Sunday, 9 October 2011

There is a solution for the 99%

Growing economic inequality in the USA, and throughout the West, is something that I have commented on before in this blog, and it is well documented. The incomes of middle class Americans have been stagnant or falling since the 1970's whilst those of the capitalist class have been growing. According to Rupert Cornwell in today's Independent:
"Income disparities are wider than at any time since the Wall Street crash of 1929, and almost 50 per cent of financial wealth in the US is now in the hands of 1 per cent of the population."
The American middle classes are really suffering the impact of 30 years of neoliberalism, and the effects of the financial crash, which began with the sub-prime mortgage scandal. Its important to make a distinction because 'middle class' means something different in the USA and the UK. In the UK, the middle classes are well-off professionals such as doctors and lawyers, whereas in the USA the term 'middle class' includes working families that would be described as 'working class' in the UK. Middle class Americans are crucial to the USA because they are at the heart of America.

Because the USA has always had privatised healthcare and higher education and a weak welfare system, the American middle classes have always lead a potentially precarious existence. If you get ill, you get large health bills, if you can't work because of your illness you can lose your job and your house. In a short space of time you could go from a fairly comfortable lifestyle to being out on the street. In the past the US economy has been strong enough to ensure that this didn't happen to most Americans. That is no longer the case. Millions of Americans are now finding themselves in a situation where they are living hand to mouth, knowing that if they lose their job they will lose everything they had. They are living in fear of joining the millions of families who have already suffered this fate.

We are the 99% is a website which documents the fears and suffering of middle class Americans. Many of these people are hanging on just one paycheck away from disaster and shouldering thousands of dollars of debt.
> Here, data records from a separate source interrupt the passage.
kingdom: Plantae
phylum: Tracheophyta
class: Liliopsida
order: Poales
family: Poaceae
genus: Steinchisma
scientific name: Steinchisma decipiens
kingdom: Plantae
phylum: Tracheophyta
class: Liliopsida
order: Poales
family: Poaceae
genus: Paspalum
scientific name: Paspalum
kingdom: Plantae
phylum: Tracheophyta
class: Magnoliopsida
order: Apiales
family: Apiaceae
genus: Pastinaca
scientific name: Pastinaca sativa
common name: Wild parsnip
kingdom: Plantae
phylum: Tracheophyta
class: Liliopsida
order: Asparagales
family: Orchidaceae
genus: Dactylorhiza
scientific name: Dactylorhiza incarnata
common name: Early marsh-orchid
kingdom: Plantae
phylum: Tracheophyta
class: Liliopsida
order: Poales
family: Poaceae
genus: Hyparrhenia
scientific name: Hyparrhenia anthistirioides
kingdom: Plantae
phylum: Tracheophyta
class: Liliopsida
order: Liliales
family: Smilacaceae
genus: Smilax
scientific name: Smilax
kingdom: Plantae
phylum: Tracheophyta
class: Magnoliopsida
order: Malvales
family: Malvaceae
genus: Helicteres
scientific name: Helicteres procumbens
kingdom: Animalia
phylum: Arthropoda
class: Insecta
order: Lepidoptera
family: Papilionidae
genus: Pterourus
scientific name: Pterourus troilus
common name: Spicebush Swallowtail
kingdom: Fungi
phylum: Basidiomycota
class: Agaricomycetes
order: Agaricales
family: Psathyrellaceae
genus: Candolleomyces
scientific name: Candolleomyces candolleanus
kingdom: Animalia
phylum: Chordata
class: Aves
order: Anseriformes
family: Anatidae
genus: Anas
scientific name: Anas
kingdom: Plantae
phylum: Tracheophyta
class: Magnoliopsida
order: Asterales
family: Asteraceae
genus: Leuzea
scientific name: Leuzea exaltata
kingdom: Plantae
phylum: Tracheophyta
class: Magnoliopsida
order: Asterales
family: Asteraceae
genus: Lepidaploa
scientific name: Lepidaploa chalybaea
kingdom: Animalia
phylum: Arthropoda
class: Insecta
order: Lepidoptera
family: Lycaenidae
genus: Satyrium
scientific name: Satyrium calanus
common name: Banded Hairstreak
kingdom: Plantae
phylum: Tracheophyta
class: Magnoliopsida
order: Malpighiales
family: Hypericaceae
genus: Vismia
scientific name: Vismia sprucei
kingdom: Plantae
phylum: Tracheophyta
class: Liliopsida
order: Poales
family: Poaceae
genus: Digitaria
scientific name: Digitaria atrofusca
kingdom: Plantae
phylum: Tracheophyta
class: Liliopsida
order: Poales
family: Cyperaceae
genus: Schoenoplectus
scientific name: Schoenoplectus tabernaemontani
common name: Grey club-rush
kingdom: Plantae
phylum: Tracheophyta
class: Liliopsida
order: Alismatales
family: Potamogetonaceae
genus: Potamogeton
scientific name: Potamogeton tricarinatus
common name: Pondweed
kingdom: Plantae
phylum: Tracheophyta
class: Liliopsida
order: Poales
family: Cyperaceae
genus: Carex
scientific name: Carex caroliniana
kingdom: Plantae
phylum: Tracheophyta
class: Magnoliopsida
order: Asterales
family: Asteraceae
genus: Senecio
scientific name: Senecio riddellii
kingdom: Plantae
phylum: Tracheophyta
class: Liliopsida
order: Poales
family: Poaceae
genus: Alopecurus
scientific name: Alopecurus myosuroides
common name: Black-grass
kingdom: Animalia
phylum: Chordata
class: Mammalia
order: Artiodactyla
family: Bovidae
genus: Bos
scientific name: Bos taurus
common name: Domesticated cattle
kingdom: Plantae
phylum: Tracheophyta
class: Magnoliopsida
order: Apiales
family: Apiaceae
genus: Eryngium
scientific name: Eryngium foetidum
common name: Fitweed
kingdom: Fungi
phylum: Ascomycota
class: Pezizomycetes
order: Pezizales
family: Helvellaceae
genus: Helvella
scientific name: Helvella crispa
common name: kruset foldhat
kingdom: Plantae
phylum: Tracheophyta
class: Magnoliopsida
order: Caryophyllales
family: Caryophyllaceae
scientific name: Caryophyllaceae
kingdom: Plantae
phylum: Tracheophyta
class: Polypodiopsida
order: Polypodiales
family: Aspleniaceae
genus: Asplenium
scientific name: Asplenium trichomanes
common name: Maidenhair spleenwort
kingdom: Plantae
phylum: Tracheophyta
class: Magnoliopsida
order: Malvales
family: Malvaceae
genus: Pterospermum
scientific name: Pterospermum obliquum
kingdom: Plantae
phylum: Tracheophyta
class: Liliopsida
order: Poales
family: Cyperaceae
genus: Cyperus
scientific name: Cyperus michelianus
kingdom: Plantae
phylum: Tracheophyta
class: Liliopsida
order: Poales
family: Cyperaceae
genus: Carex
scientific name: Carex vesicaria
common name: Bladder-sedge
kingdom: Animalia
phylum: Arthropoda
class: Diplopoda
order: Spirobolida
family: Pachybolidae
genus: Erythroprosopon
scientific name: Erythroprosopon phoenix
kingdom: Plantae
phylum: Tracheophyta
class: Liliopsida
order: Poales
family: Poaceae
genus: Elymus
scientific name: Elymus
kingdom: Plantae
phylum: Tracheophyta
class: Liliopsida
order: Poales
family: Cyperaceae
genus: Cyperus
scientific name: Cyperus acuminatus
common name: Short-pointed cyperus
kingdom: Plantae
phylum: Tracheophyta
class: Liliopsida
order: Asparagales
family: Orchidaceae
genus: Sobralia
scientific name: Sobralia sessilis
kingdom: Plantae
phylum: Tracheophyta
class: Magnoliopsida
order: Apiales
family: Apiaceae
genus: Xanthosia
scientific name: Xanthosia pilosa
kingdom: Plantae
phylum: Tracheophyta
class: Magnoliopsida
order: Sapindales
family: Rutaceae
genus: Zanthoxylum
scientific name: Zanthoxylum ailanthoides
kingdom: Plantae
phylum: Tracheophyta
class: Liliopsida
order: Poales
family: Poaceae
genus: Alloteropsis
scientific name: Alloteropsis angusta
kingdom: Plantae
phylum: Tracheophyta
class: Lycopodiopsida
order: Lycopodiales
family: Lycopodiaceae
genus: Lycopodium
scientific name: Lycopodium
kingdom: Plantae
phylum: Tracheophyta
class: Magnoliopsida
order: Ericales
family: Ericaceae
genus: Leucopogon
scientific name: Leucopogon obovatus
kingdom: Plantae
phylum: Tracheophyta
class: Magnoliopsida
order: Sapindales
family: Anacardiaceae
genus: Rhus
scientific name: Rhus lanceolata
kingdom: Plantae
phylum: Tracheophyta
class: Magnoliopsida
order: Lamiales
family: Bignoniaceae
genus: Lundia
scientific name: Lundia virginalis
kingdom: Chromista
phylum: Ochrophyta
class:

This photo is typical of the plight of people on We are the 99%
We are the 99%, like occupywallst, which I have been following from its start in mid September, is a reaction against the bailout of Wall Street, and growing poverty, unemployment and economic inequality. The Tea Party was also a reaction to the bailout which came largely from the middle class right and which was rapidly absorbed, manipulated and funded by the capitalist class as I reported here:
"That is what the Tea Party is all about. Millions of Americans are angry, bewildered and frustrated at the recent crash and the fact they aren't getting richer anymore. But there is a huge problem here - they are directing their anger against the wrong enemy. The people who caused the crash - the financial capitalists and corporations of Wall Street aren't being blamed. Instead, the anger is being directed at the government." 
Unlike the Tea Party, the occupywallst movement is really about social justice. It is a recognition that the growing inequality has to be reversed, and that the neoliberalist policies pursued by successive governments have failed the American people. As yet the movement appears to be leaderless and doesn't have a coherent programme and specific demands for change. But it is growing and spreading to other cities in the USA. It is beginning to cause concern to politicians like Obama, who have begun to take notice.

What should the demands of the occupywallst movement be? Well, it's not for me to say, but if you read about the problems of the 99% the solutions are fairly obvious. What Americans need is freedom from fear through access to jobs and public provision - in health, education and social security. These are things that we have in the UK, but we are in the process of losing, due to the Coalitions government's austerity programme, if we don't fight for them. Like us, Americans need a Green New Deal to provide jobs and tackle climate change, they need a properly funded system of public healthcare and higher education. What they need is social security as a right, not welfare as a handout.

One of the greatest of Americans tried to ensure that Americans had all these things but was unable to complete his project before he died. His name was Franklin D. Roosevelt and he enshrined the freedom from fear in his economic second Bill of Rights. His bill of rights is what the American middle classes need. The occupywallst movement don't need to invent a programme because they already have a ready made one, now they have re-discover it and fight for it.